The problem
What is needed is an exact copy of the records below, minus any pictures.

[Start of Attachment]

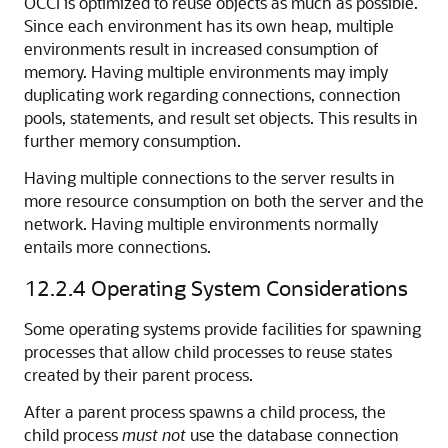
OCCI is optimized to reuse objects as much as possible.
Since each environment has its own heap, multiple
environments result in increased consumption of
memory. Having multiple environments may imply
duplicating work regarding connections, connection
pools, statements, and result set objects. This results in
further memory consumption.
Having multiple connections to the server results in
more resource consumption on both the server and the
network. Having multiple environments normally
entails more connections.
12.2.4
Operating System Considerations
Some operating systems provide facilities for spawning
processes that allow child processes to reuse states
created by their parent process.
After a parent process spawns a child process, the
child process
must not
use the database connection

[End of Attachment]

Result of the task
OCCI is optimized to reuse objects as much as possible.
Since each environment has its own heap, multiple
environments result in increased consumption of
memory. Having multiple environments may imply
duplicating work regarding connections, connection
pools, statements, and result set objects. This results in
further memory consumption.
Having multiple connections to the server results in
more resource consumption on both the server and the
network. Having multiple environments normally
entails more connections.
12.2.4
Operating System Considerations
Some operating systems provide facilities for spawning
processes that allow child processes to reuse states
created by their parent process.
After a parent process spawns a child process, the
child process
must not
use the database connection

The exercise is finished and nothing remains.